▶ **Selected passage**:
*****

The Who Cares? initiative was like a petri dish for ‘care’ experience and data. The NCB was able to conclude from the feedback to its Development Officers that young people living in children’s homes right across the country “shared many common experiences: their lack of knowledge about their own lives and about the care system generally; their lack of power and control over their lives; their fears and worries about leaving care and coping with life after care; and their wish – too often thwarted by movement, disruption and staff turnover – for a stable trusting adult in their lives”.  In 1977 Who Cares? published the first Charter of Rights for Young People in Care. (link) This represents for the ‘care advocate’ a moon landing moment. It was the start of something bigger and it allowed direct challenge to the way children and young people in care were understood and treated by child care professionals. It made the profession for the first time accountable. The idea of rights for children in care would begin to gain professional and political ground so that ‘clients’ of the care system were not subservient to official practise but we began to be seen as having ‘rights’ as well as ‘needs’. Conversations within social work would lead to a call for better training and to raise and improve on codes of ethics that would place for the first time the ‘client’ at the heart of good practise.

This shift towards rights was also reflected in wider debates in social work about the status that should be attached to the views of ‘clients’, especially adults, including their participation in decision making and their right to quality services, as well as to complain if they were not satisfied with the service they received. This new way of thinking also represented a serious challenge to the status of professionalism, especially the established view that the professional always ‘knows what’s best for you.’ (Mike Stein Careless Lives: The Story of the Rights Movement for Children in Care)

The NCB had led the way by focusing on ‘care’ issues its demise led to the setting up of the National Association of Young People in Care in 1979. NAYPIC was the first and arguably the only national organisation to be run solely by and for young people in care to date. The new role of self advocacy was about to arrive and replace the models of the proxy advocacy groups. As effective as they were they could never guarantee a constant input of care experienced views or provide pathways as NAYPIC planned to do.

NAYPIC started with regional representatives at its heart with ‘in care’ groups made up of young people and adult members from Bradford, Coventry, Hounslow, London, Leeds, the North East, Wakefield, Wandsworth, Westminster and Scotland.

The aims of the new organisation as defined in its the constitution were:

1. To improve conditions for children and young people in care;

2. To make information and advice available to young people in care;

3. To promote the views and opinions of young people in care; and


4. To help start, support and develop local groups.

Membership was to be open to ‘anyone who is in care or has been in care in the past and other people voted in by a local group.’ Importantly, the age limit set for its paid workers below 25 years of age would ensure that it remained that way – its reach into children’s homes and foster care offering pathways for a regular supply of fresh faces and new ideas into the organisation for many years to come.  

NAYPIC was intent to develop groups at grassroots level and provided leaflets in how to run a group as well as a membership pack. It had a National Executive as well as Regional Offices with paid representatives from Bradford down to Devon. Local groups could affiliate to NAYPIC and be entitled to have one representative on the management committee, ‘which should be a young person in care.’ The constitution importantly stated that co-opted adult members were not to form more than one third of the management committee. This would ensure that it would always operate in the interests of younger people from care backgrounds and these voices could not be used or manipulated by older non-care experts, allied adults or professionals.

*****

▶ **Raw data**:
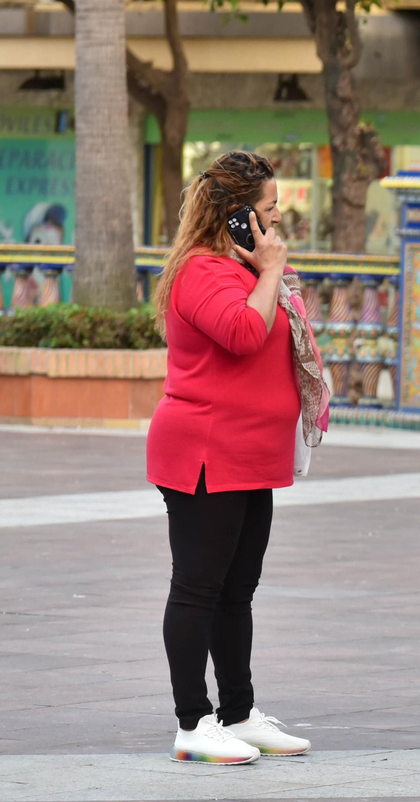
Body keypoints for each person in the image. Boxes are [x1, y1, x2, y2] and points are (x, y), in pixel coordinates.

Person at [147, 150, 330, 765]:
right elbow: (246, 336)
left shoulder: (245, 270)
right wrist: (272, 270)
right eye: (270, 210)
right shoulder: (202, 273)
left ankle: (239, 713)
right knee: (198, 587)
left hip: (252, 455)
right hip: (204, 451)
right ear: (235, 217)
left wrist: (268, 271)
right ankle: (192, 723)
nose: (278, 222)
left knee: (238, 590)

*****

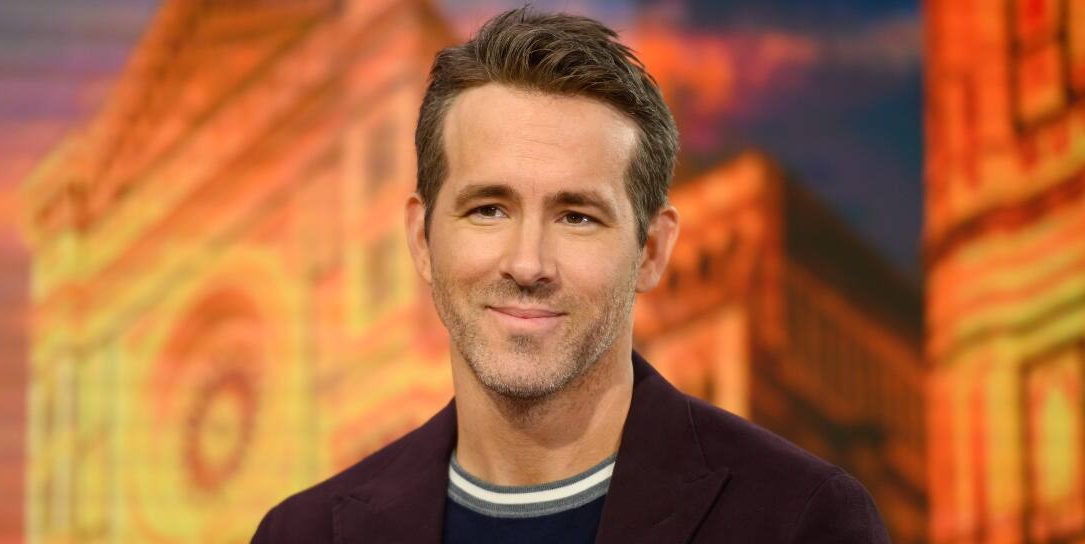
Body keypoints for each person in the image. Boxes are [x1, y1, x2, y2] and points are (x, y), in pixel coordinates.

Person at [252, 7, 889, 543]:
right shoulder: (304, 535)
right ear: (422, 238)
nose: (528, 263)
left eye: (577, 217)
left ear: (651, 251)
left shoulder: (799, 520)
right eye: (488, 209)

*****

▶ **Task prompt**: Set down, word for word, the part of the passage on rights for young people in care that begins at the words "1. To improve" and stops after "years to come.".

▶ **Response area**:
1. To improve conditions for children and young people in care;

2. To make information and advice available to young people in care;

3. To promote the views and opinions of young people in care; and


4. To help start, support and develop local groups.

Membership was to be open to ‘anyone who is in care or has been in care in the past and other people voted in by a local group.’ Importantly, the age limit set for its paid workers below 25 years of age would ensure that it remained that way – its reach into children’s homes and foster care offering pathways for a regular supply of fresh faces and new ideas into the organisation for many years to come.